People who are viewed as

People who are viewed as intellectually enlightened and informed are increasingly adopting the fanatical view that this conflict needs to become (or is already) a religious war.  The sane moderates maintain in a tragically diminishing voice that this is a political conflict masquerading as a spiritual imperative.  Not to diminish the extremity of the horrors which have occured, but unfortunately, framing this conflict as a merely political one offers only mundane, pedestrian benefits to the powerful elite compared to what they can gain through exploiting the frenzied hysteria of a patriotic American fatwa. 

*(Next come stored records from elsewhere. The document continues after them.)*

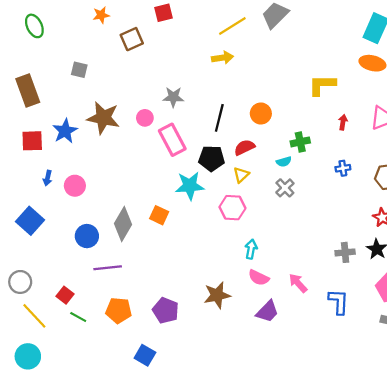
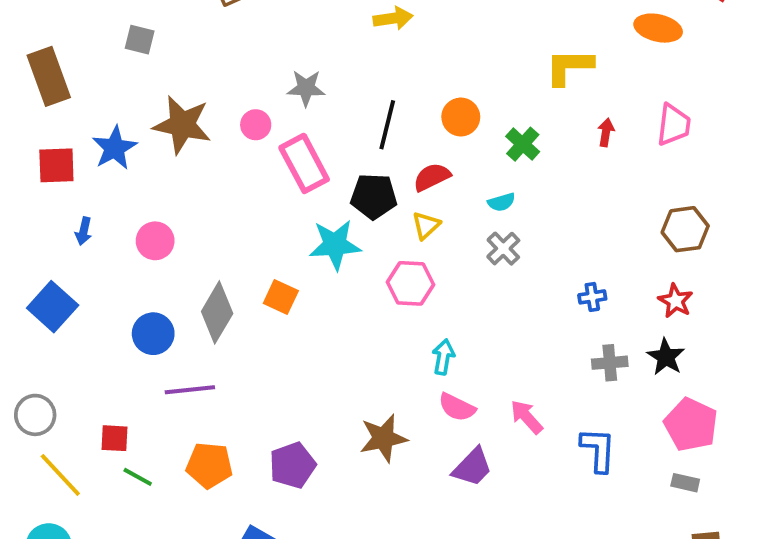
green cross: (300, 142) -> (523, 144), moved, turned -36
blue cross: (343, 168) -> (592, 297), moved
pink circle: (75, 186) -> (155, 241), moved
red square: (65, 295) -> (114, 438), turned -35
purple pentagon: (166, 310) -> (292, 465), turned 30

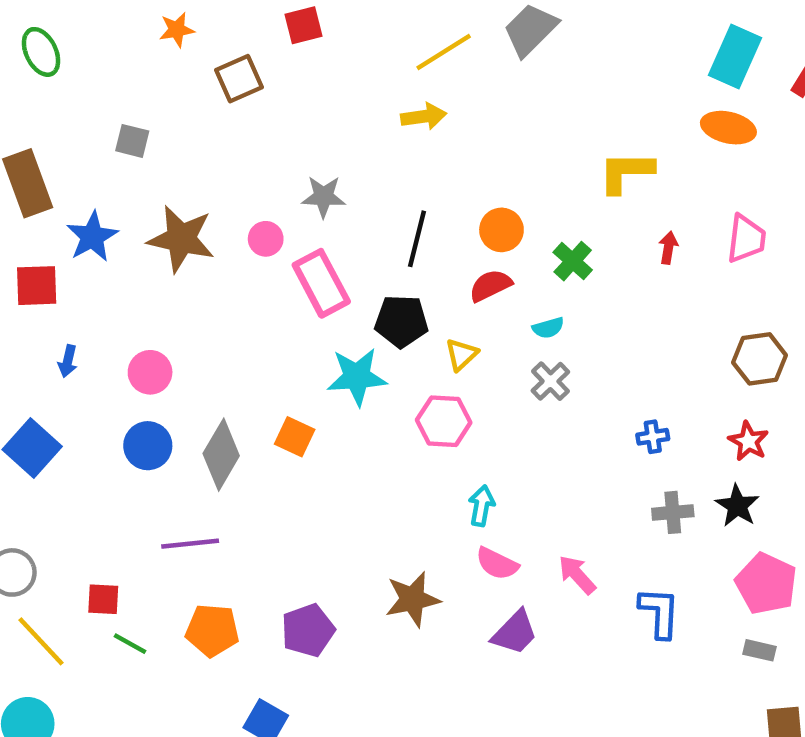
blue star: (114, 148) -> (92, 237), moved
red semicircle: (432, 177) -> (490, 286), moved
blue circle: (153, 334) -> (148, 446), moved

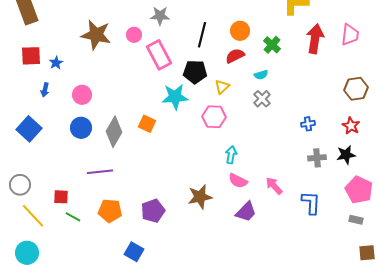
blue star: (92, 237) -> (56, 63), moved, size x0.6
red arrow: (668, 248) -> (315, 39), size x2.0
black star: (737, 506) -> (346, 155), turned 30

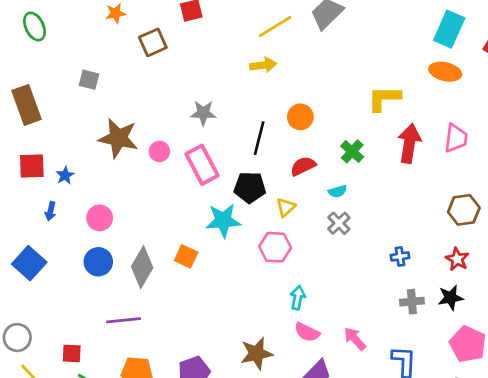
orange circle: (240, 31) -> (300, 117), moved
pink circle: (134, 35) -> (159, 151), moved

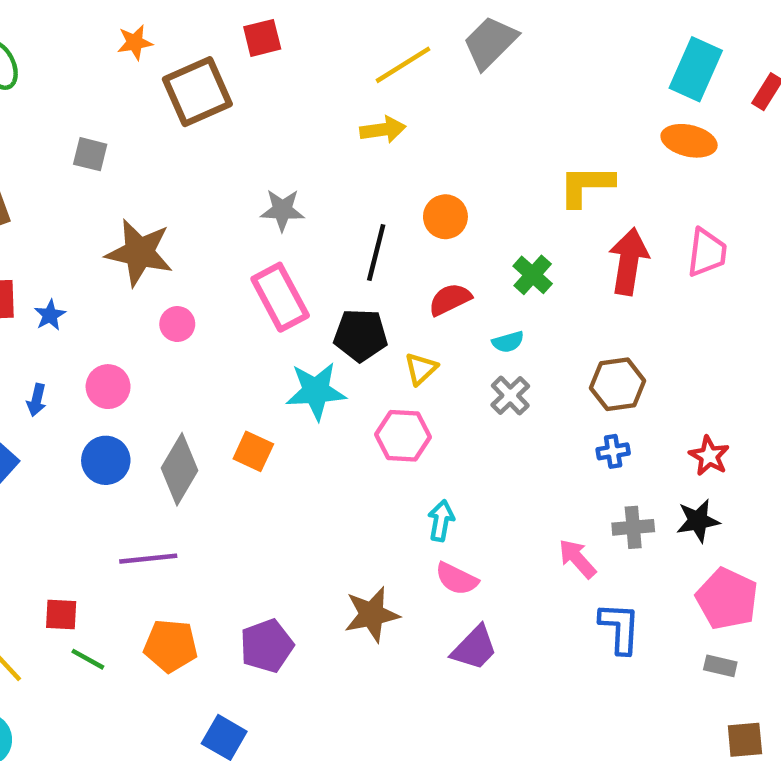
brown square: (153, 42) -> (197, 92), size x1.4
pink circle: (159, 151) -> (177, 324), moved
brown hexagon: (464, 210) -> (618, 384), moved
blue arrow: (50, 211) -> (37, 400), moved
pink arrow: (355, 339) -> (577, 559), moved

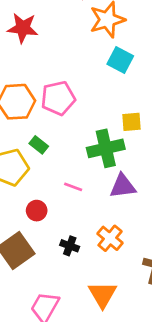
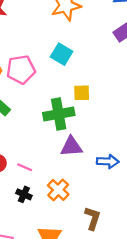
cyan square: (120, 60) -> (62, 54), moved
pink line: (73, 187) -> (25, 167), moved

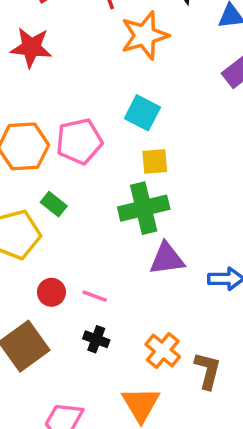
yellow square: (82, 93) -> (155, 161), moved
orange cross: (58, 190) -> (163, 350), moved

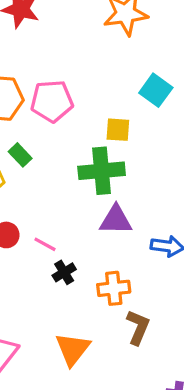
cyan square: (142, 113) -> (156, 90), moved
black cross: (96, 339) -> (64, 272), moved, turned 30
orange cross: (163, 350) -> (114, 288), moved, turned 36

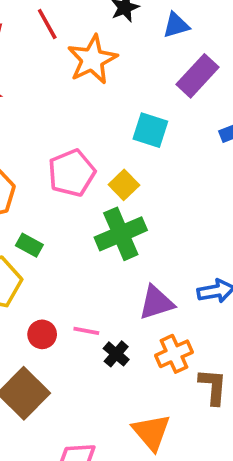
pink pentagon: (52, 101) -> (72, 173), moved
yellow square: (118, 130) -> (124, 185), turned -30
purple triangle: (116, 220) -> (156, 303), moved

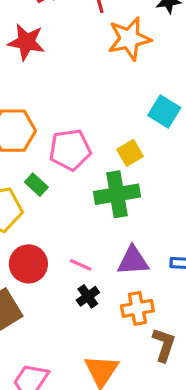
pink pentagon: (72, 173) -> (70, 150), moved
pink line: (86, 331) -> (81, 265), moved
red circle: (42, 334) -> (28, 264), size x1.5

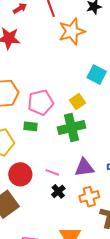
green rectangle: (36, 185) -> (30, 126), moved, turned -32

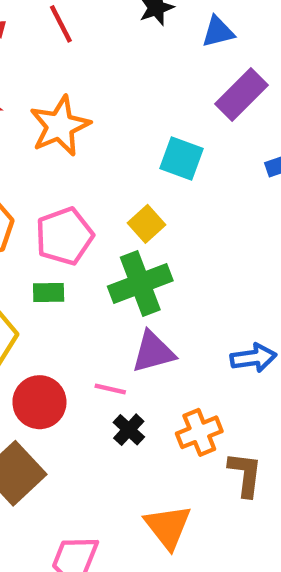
orange star: (72, 32) -> (60, 126), moved
purple triangle: (84, 168) -> (153, 352), moved

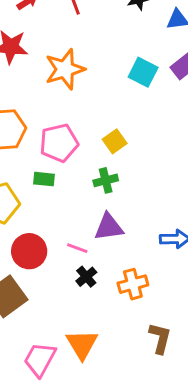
cyan square: (182, 158) -> (143, 72), moved
green cross: (140, 283) -> (106, 180), size x0.6
brown L-shape: (245, 474) -> (160, 338), moved
orange triangle: (168, 527) -> (82, 344), moved

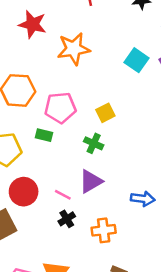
green cross: (106, 180) -> (94, 143), turned 30
purple triangle: (109, 227) -> (91, 181), turned -30

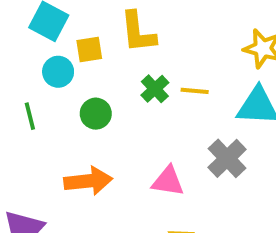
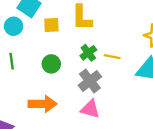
cyan circle: (58, 72) -> (14, 26), moved
gray cross: (227, 158) -> (90, 81), moved

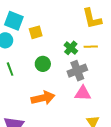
yellow L-shape: (82, 18) -> (92, 19), moved
gray cross: (90, 81) -> (77, 71), turned 30

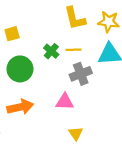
green circle: (43, 64) -> (20, 69), size x1.5
gray cross: (77, 71) -> (81, 74), moved

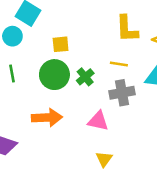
yellow square: (12, 34) -> (61, 44), moved
green cross: (51, 51) -> (85, 77), moved

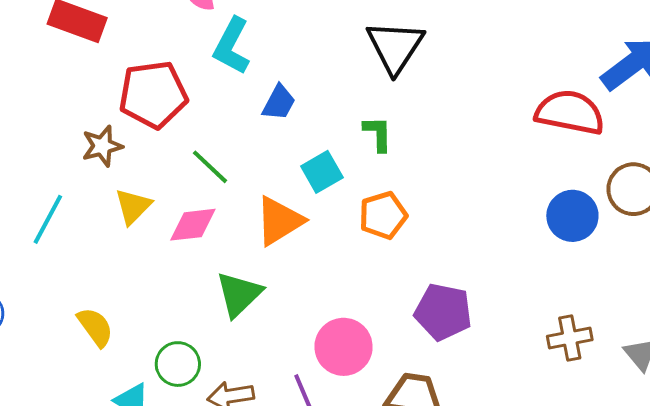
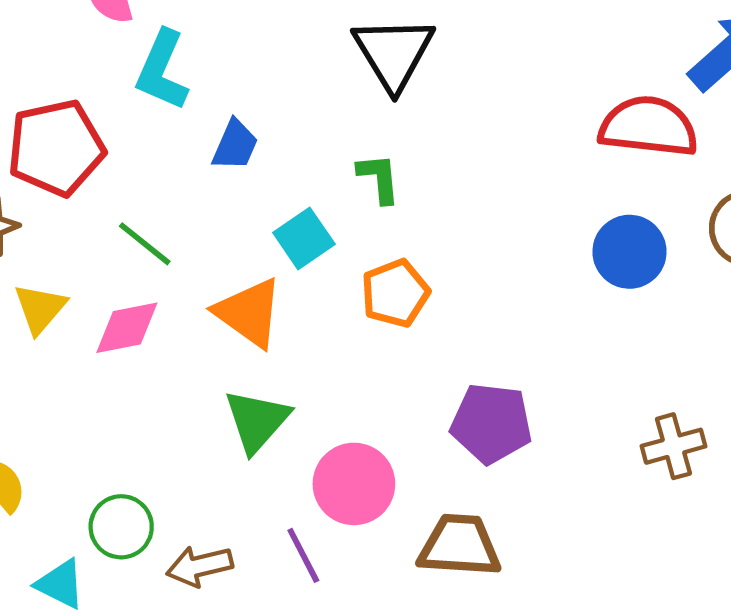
blue circle: (572, 216) -> (629, 252), moved
orange triangle: (279, 221) -> (249, 313), turned -48
green triangle: (239, 294) -> (257, 421), moved

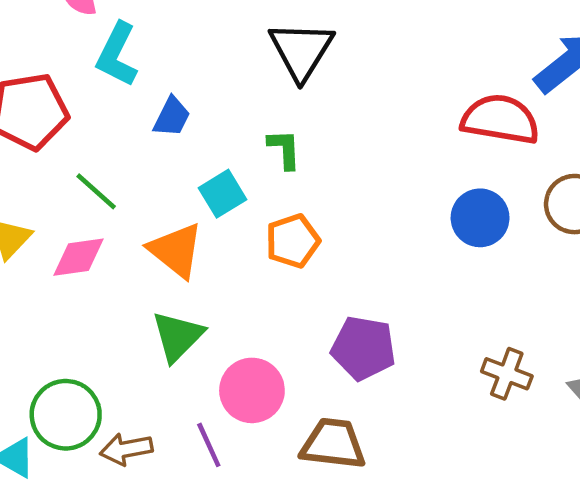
brown cross: (673, 446) -> (507, 374), turned 33
green circle: (121, 527) -> (66, 415), size x1.4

Who will our Mohammed be?  FDR?  Lincoln?  Washington?  John Adams.  Benjamin Franklin?  George Mohammed Walker Bush?  And when it is all over how will we account for ourselves?  Will we bother to examine our collective conscience then?  Will we feel any need at all to do so? 


We are revealing our true selves as individuals and defining our nation by our response to this attack.  I daresay we are a nation of courageous individuals who, over the last thirty years, have abdicated arguably the greatest democracy (certainly the most powerful democracy) of all time, turning it over to an oligarchy of rich, mostly white, men who are using this crisis for their own narrow, selfish purposes.  They are the real fifth column in any battle brought today by true patriots and defenders of freedom. 


Freedom is not a prize to be awarded to either 'us' or 'them'.  Ideally, freedom tolerates no imposed distinction; there is no 'them', only us.  There will always be those who seek rebellion against society and who repudiate the inclusiveness of freedom.  The danger is to adopt their destructive view as our own, to descend into their brand of hatred and to adopt their posture of judgementalism, thus becoming not defenders of freedom's high ideals, but the petty custodians of some cheap imitation of freedom.  Let whatever distinctions there may be, be only the distinctions which others have chosen for themselves.  Let us not lose our grip on this precious gift of freedom in the tears of our grief, nor in the fever of our just rage. 


It is, least of all, a nation we defend; much more we defend the ideal of a free and open society which can exist anywhere but which, for a couple centuries now and to our great good fortune, has chosen to exist in America.  We are blessed.  Let's not blow it.